**Extrait du document:**
Matthieu Pigasse n’est pas tombé dans la finance par accident. Il l’a rejointe par glissement. D’abord haut fonctionnaire à la Direction du Trésor, conseiller technique de Dominique Strauss-Kahn, puis directeur adjoint du cabinet de Laurent Fabius, il fut de ces jeunes technocrates formés à piloter l’économie comme un organisme vivant. À 34 ans, en 2002, il entre chez Lazard. La banque ne le sait pas encore, mais elle vient d’embaucher son futur chef d’orchestre.

Là, il crée un groupe unique en son genre : le Sovereign Advisory Group, cellule dédiée aux dettes publiques. Pigasse devient rapidement l’homme des missions impossibles. Il renégocie la dette argentine (2002), puis celle de l’Irak post-Saddam (2004), avant de conseiller l’Équateur, la Grèce, la Bolivie. À l’heure où la plupart des banquiers fuient les États insolvables, lui y voit la grande politique économique, celle où l’on écrit l’histoire entre deux lignes de dette.

Parallèlement, il monte en puissance dans le M&A traditionnel. Il conseille Danone, GDF-Suez, L’Oréal, Vivendi, souvent dans des transactions qui redessinent le paysage industriel français.

En 2015, il prend les rênes mondiales du M&A et du Sovereign Advisory. Il est alors l’un des très rares Français à diriger une activité globale dans une banque d’affaires internationale. Une anomalie. Et comme souvent, il l’assume.

[Éléments de données]
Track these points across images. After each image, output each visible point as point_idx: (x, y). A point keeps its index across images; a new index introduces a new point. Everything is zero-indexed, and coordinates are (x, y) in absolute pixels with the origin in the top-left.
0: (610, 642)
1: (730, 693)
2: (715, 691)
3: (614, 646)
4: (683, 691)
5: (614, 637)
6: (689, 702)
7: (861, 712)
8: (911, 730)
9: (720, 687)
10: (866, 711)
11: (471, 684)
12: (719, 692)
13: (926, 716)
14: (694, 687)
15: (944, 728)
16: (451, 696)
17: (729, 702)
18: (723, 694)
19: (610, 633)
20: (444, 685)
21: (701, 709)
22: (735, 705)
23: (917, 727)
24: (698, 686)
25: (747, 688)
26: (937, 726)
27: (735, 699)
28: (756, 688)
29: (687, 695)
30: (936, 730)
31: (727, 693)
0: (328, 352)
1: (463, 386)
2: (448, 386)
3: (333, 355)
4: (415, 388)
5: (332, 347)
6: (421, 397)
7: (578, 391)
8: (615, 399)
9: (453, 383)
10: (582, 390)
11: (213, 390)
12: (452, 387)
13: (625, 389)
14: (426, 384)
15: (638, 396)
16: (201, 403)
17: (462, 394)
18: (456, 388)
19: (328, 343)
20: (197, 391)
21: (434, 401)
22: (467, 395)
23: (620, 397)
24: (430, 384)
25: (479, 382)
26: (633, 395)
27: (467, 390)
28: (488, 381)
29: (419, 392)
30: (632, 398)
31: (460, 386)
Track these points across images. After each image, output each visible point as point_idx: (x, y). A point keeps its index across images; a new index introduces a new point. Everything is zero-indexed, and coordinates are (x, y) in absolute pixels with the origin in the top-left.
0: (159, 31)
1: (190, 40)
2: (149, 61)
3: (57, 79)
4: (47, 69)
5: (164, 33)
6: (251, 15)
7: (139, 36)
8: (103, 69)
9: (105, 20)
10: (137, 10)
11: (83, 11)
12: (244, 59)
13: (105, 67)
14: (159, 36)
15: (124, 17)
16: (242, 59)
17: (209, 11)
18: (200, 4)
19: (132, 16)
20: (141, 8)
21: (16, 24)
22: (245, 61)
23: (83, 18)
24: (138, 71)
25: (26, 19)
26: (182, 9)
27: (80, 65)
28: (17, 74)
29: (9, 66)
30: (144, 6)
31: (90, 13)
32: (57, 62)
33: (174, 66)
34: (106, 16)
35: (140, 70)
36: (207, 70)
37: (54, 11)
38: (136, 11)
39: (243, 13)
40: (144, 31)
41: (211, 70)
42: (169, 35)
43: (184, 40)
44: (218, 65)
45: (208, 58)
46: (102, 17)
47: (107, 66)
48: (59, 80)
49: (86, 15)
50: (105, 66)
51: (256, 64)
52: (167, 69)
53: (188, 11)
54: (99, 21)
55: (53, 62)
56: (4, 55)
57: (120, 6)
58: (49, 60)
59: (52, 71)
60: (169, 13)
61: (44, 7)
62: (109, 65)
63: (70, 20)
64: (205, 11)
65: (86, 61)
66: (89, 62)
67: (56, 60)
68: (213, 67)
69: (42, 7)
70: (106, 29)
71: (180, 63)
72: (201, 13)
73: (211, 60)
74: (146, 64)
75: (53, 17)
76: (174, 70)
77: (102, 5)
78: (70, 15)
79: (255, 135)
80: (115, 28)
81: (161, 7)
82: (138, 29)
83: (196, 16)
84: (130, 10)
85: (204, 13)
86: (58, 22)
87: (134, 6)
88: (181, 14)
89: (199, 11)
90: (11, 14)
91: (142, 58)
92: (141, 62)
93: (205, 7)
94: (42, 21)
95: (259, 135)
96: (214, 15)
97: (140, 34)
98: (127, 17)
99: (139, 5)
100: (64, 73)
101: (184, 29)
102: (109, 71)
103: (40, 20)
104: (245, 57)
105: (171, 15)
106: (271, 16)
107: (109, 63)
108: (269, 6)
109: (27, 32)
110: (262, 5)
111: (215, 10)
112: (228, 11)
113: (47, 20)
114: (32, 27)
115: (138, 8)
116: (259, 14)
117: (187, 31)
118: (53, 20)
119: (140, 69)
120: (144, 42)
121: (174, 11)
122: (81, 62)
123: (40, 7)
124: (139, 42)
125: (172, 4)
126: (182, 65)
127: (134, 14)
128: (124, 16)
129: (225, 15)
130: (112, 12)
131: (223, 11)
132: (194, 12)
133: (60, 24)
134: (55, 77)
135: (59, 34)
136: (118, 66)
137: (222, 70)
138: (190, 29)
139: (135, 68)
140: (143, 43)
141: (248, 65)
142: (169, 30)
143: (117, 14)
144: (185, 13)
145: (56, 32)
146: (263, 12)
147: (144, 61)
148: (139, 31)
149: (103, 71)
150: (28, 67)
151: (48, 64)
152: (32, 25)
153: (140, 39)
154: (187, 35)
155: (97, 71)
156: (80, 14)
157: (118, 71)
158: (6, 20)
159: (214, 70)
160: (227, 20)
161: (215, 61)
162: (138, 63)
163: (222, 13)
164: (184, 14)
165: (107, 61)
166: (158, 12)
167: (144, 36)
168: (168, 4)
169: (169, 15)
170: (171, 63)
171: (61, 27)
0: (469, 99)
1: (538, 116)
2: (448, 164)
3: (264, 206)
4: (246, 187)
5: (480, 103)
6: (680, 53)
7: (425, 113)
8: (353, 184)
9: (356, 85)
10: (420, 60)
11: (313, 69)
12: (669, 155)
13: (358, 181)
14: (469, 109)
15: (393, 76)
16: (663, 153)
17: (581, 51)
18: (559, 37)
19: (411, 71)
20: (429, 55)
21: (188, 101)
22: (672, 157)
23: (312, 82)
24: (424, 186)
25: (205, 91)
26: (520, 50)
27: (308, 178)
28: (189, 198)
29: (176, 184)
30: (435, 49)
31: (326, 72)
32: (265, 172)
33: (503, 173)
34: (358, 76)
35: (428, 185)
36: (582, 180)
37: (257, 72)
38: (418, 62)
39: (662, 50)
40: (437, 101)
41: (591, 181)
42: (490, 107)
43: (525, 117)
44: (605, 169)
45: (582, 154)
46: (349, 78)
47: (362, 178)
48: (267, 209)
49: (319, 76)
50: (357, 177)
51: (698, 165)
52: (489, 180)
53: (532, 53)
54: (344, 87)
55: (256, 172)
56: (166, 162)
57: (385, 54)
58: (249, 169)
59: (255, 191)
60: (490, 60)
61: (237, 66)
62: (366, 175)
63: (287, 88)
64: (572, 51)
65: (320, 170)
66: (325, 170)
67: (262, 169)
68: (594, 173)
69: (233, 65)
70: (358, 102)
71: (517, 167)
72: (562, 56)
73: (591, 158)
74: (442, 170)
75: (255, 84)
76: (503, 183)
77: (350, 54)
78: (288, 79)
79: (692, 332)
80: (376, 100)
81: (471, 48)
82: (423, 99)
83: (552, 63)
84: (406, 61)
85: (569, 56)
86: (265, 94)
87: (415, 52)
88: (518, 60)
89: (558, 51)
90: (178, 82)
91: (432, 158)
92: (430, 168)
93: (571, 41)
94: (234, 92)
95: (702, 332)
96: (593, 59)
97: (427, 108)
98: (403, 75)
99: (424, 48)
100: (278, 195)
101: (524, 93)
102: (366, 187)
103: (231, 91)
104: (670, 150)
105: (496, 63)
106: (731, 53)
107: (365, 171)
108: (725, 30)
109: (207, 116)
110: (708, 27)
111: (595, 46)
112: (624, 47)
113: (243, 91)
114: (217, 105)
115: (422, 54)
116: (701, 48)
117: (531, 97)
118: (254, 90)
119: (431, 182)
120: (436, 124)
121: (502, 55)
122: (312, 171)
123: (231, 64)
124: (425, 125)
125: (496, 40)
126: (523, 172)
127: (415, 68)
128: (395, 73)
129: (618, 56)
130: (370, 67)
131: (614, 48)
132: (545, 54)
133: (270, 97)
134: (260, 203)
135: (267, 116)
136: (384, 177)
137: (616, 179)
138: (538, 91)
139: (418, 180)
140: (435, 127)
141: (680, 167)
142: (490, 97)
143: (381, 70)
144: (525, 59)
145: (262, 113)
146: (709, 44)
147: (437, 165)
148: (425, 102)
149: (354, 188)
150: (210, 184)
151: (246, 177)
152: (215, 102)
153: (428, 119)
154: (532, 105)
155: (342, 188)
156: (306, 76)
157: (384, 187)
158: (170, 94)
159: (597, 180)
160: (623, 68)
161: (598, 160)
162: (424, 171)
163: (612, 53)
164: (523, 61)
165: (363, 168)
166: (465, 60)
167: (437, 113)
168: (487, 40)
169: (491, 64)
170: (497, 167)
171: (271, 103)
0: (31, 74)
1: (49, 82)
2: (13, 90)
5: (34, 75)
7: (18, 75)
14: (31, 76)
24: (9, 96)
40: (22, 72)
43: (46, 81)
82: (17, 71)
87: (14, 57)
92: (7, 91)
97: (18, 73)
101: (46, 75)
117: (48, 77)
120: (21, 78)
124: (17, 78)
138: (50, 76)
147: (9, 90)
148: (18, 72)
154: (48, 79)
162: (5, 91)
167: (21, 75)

**Problèmes à résoudre:**
A - D'après le passage sur Matthieu Pigasse, quel groupe crée-t-il chez Lazard ?
B - Poursuivez le passage sur Matthieu Pigasse à partir de sa dernière phrase.
Le listing ne sert à rien ici.

**Réponses aux tâches:**
A - Le Sovereign Advisory Group, une cellule dédiée aux dettes publiques.

B -
Centerview : la revanche tranquille

Mais les grandes maisons fatiguent les esprits libres. En 2019, Pigasse quitte Lazard. La rupture est discrète mais nette : il veut du neuf. Il choisit Centerview Partners, boutique new-yorkaise redoutée pour sa sélectivité. L’enseigne refuse les conflits d’intérêt, ne prête pas, ne trade pas. Juste du conseil. De la pensée, de la stratégie, de la parole.

À Paris, il monte une équipe resserrée avec Nicolas Constant (ex-Lazard aussi), installe ses bureaux avenue Hoche, et cible sans détour le CAC 40. Pari réussi. En 2021, Centerview devient numéro 1 du M&A en France par volume. Depuis, elle enchaîne les mandats auprès de Sanofi, Carrefour, LVMH, tout en développant une offre inédite en Europe : le conseil aux gouvernements, niche sur laquelle Pigasse revient en force.

Sous sa direction, Centerview Paris n’est pas une succursale. C’est un think tank transactionnel, où la géopolitique croise la finance d’entreprise. Où les stratégies d’État se rédigent avec les outils du M&A.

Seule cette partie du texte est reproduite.